Editorial – Why the secrecy on roundabout?
Published 5:23 pm Tuesday, November 19, 2024
Voters sent two strong messages in the recent Smithfield Town Council election.
The first was for elected leaders to slow the pace of growth and development that’s steadily eroding their small-town way of life.
The second was for elected leadership to be transparent.
As it relates to the latter, Isle of Wight County supervisors didn’t get the memo.
Two days after the election, supervisors, who should pay close attention to a Smithfield electorate whose mood matches that of its neighbors in Carrollton and rural Isle of Wight, retreated to secrecy on a controversial multimillion-dollar roundabout that leadership insists is needed even as it fails miserably to persuade citizens why. The Smithfield Town Council, which is being asked to pony up for the Turner Drive project, dispatched its town manager and attorney to negotiate with the county outside the public view.
Whatever was hashed out in secret will likely be foisted on a skeptical citizenry, who has seen this act time and again and, frankly, is tired of it, thus the housecleaning in the Town Council election.
Supervisors used an exemption to the Virginia Freedom of Information Act to shield their latest roundabout discussion from citizens. That exemption covers a “public-private transportation improvement project where if made public initially the financial interests of the county would be adversely affected.” This is a good time for our occasional reminder in this space that FOIA does not require government bodies to discuss certain things in secret. The law doesn’t even say they should. It simply gives them the option. Sadly, public officials too often opt for secrecy, then wonder why citizens don’t trust them.
The roundabout is a good example. Transparent would have been a joint meeting of the Town Council and Board of Supervisors where elected leaders looked one another in the eye and had a candid discussion about why it’s needed or, depending on one’s viewpoint, why it’s not.

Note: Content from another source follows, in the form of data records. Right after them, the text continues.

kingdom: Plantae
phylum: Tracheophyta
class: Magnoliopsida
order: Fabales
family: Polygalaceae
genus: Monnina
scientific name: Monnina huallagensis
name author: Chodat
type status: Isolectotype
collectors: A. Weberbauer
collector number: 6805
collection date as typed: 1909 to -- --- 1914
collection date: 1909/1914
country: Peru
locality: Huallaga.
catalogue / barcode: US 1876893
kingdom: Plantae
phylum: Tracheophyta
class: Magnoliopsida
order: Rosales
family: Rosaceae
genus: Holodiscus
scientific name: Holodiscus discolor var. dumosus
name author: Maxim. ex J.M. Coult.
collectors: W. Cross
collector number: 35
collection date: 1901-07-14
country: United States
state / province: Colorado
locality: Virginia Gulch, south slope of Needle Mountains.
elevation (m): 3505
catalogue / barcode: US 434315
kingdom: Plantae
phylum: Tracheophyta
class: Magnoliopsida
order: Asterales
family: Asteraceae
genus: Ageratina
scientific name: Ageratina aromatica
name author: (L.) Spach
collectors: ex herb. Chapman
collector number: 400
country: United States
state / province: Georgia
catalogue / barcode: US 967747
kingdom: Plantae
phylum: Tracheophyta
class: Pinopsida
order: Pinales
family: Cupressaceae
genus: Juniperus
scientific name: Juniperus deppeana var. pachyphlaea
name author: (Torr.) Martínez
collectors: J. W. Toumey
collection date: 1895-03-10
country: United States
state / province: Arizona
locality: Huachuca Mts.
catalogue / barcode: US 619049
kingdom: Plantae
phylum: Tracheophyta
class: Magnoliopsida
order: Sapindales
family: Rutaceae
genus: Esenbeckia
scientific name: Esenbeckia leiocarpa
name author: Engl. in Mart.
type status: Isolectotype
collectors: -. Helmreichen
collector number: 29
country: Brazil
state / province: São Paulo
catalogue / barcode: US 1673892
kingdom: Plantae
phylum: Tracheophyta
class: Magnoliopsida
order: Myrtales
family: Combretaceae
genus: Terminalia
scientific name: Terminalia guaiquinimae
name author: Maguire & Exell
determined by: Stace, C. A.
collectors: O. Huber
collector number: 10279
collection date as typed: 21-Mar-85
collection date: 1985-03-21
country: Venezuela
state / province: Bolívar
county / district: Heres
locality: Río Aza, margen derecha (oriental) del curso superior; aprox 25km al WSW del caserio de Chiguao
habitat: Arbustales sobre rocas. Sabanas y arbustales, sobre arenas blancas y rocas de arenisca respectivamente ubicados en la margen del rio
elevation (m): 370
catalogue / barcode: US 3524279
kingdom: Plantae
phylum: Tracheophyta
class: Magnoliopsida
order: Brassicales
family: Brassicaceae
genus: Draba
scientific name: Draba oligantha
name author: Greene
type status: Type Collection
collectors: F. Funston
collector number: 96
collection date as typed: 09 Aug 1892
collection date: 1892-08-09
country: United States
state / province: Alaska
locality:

And if the majority view was that it’s needed, then have a discussion about how to fund it. And, importantly, citizens could have been invited to attend, listen and speak. Elected leaders might have built community support for a project they say is important.
Despite some misgivings, we’ve kept an open mind about the roundabout for two reasons: It’s a rare example in this community of forward thinking on road infrastructure, and we think the world of Jamie Oliver, the county’s impressive young transportation coordinator, who worked hard to put the plan together.
But there are valid lingering concerns about spending millions of taxpayer dollars on a project to accommodate residential and commercial development that, with one exception, hasn’t even been vetted by town and county planners. Sweetgrass, the one project in the project area that has been approved, passed on a 3-2 vote by supervisors despite an overwhelming recommendation by the county Planning Commission that it be rejected.
Those misgivings, reinforced by elected leadership’s recent secrecy, prevent us from endorsing it. The Town Council should take no action on roundabout funding until newly elected members are seated and give the matter a fresh look. If that means waiting until a future round of VDOT funding, so be it.